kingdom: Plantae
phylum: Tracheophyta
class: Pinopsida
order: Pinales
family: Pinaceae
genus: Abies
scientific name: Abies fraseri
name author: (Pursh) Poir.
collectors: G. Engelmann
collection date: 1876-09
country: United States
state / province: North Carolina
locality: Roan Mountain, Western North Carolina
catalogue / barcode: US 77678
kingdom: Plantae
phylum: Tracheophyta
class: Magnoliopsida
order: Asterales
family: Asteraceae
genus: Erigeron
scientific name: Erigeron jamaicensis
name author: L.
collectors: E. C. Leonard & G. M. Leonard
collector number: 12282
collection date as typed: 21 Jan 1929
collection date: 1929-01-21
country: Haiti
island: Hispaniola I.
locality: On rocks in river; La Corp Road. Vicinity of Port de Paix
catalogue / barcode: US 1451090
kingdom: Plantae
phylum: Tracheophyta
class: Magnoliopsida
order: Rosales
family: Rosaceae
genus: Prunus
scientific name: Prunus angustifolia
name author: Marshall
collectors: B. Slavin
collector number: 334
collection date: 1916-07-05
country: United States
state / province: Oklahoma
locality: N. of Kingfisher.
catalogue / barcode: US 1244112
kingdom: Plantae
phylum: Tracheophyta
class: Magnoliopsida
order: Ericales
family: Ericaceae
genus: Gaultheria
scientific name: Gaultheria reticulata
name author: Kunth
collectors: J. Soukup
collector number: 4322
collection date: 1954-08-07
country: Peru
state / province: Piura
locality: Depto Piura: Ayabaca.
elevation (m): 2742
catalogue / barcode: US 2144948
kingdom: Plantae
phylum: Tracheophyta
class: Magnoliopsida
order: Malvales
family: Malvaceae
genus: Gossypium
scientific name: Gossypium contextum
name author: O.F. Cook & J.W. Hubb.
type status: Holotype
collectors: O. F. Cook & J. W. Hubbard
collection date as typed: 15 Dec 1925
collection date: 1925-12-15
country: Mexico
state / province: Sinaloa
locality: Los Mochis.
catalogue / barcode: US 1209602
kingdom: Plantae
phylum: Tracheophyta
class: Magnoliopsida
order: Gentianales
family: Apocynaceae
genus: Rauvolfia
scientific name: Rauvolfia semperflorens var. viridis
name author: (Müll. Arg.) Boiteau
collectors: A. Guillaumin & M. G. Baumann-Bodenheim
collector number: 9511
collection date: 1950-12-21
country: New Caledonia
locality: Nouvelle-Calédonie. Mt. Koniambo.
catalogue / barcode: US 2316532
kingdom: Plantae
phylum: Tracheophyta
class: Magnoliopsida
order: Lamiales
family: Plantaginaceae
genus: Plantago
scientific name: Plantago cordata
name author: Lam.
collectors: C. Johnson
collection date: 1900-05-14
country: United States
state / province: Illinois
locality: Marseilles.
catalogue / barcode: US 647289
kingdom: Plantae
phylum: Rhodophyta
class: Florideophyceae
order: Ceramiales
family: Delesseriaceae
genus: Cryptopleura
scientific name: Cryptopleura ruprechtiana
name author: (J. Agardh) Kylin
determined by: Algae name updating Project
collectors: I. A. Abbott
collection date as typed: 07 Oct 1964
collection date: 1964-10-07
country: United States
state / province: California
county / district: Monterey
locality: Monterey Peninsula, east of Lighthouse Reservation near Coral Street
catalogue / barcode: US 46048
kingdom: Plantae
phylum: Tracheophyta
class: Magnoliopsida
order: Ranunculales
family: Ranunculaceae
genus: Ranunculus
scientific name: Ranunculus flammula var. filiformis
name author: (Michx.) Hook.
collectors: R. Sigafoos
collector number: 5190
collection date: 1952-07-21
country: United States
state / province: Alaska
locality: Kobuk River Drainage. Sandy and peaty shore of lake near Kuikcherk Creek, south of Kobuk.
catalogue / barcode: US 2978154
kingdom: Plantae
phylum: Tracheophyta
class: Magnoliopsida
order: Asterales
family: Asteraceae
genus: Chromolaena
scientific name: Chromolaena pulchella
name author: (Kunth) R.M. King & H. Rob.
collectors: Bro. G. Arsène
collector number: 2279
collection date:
◆ ◆ ◆
Given instruction: Copy out every one of the lines above word for word, keeping their original order, spelling and punctuation.

Full solution:
kingdom: Plantae
phylum: Tracheophyta
class: Pinopsida
order: Pinales
family: Pinaceae
genus: Abies
scientific name: Abies fraseri
name author: (Pursh) Poir.
collectors: G. Engelmann
collection date: 1876-09
country: United States
state / province: North Carolina
locality: Roan Mountain, Western North Carolina
catalogue / barcode: US 77678
kingdom: Plantae
phylum: Tracheophyta
class: Magnoliopsida
order: Asterales
family: Asteraceae
genus: Erigeron
scientific name: Erigeron jamaicensis
name author: L.
collectors: E. C. Leonard & G. M. Leonard
collector number: 12282
collection date as typed: 21 Jan 1929
collection date: 1929-01-21
country: Haiti
island: Hispaniola I.
locality: On rocks in river; La Corp Road. Vicinity of Port de Paix
catalogue / barcode: US 1451090
kingdom: Plantae
phylum: Tracheophyta
class: Magnoliopsida
order: Rosales
family: Rosaceae
genus: Prunus
scientific name: Prunus angustifolia
name author: Marshall
collectors: B. Slavin
collector number: 334
collection date: 1916-07-05
country: United States
state / province: Oklahoma
locality: N. of Kingfisher.
catalogue / barcode: US 1244112
kingdom: Plantae
phylum: Tracheophyta
class: Magnoliopsida
order: Ericales
family: Ericaceae
genus: Gaultheria
scientific name: Gaultheria reticulata
name author: Kunth
collectors: J. Soukup
collector number: 4322
collection date: 1954-08-07
country: Peru
state / province: Piura
locality: Depto Piura: Ayabaca.
elevation (m): 2742
catalogue / barcode: US 2144948
kingdom: Plantae
phylum: Tracheophyta
class: Magnoliopsida
order: Malvales
family: Malvaceae
genus: Gossypium
scientific name: Gossypium contextum
name author: O.F. Cook & J.W. Hubb.
type status: Holotype
collectors: O. F. Cook & J. W. Hubbard
collection date as typed: 15 Dec 1925
collection date: 1925-12-15
country: Mexico
state / province: Sinaloa
locality: Los Mochis.
catalogue / barcode: US 1209602
kingdom: Plantae
phylum: Tracheophyta
class: Magnoliopsida
order: Gentianales
family: Apocynaceae
genus: Rauvolfia
scientific name: Rauvolfia semperflorens var. viridis
name author: (Müll. Arg.) Boiteau
collectors: A. Guillaumin & M. G. Baumann-Bodenheim
collector number: 9511
collection date: 1950-12-21
country: New Caledonia
locality: Nouvelle-Calédonie. Mt. Koniambo.
catalogue / barcode: US 2316532
kingdom: Plantae
phylum: Tracheophyta
class: Magnoliopsida
order: Lamiales
family: Plantaginaceae
genus: Plantago
scientific name: Plantago cordata
name author: Lam.
collectors: C. Johnson
collection date: 1900-05-14
country: United States
state / province: Illinois
locality: Marseilles.
catalogue / barcode: US 647289
kingdom: Plantae
phylum: Rhodophyta
class: Florideophyceae
order: Ceramiales
family: Delesseriaceae
genus: Cryptopleura
scientific name: Cryptopleura ruprechtiana
name author: (J. Agardh) Kylin
determined by: Algae name updating Project
collectors: I. A. Abbott
collection date as typed: 07 Oct 1964
collection date: 1964-10-07
country: United States
state / province: California
county / district: Monterey
locality: Monterey Peninsula, east of Lighthouse Reservation near Coral Street
catalogue / barcode: US 46048
kingdom: Plantae
phylum: Tracheophyta
class: Magnoliopsida
order: Ranunculales
family: Ranunculaceae
genus: Ranunculus
scientific name: Ranunculus flammula var. filiformis
name author: (Michx.) Hook.
collectors: R. Sigafoos
collector number: 5190
collection date: 1952-07-21
country: United States
state / province: Alaska
locality: Kobuk River Drainage. Sandy and peaty shore of lake near Kuikcherk Creek, south of Kobuk.
catalogue / barcode: US 2978154
kingdom: Plantae
phylum: Tracheophyta
class: Magnoliopsida
order: Asterales
family: Asteraceae
genus: Chromolaena
scientific name: Chromolaena pulchella
name author: (Kunth) R.M. King & H. Rob.
collectors: Bro. G. Arsène
collector number: 2279
collection date:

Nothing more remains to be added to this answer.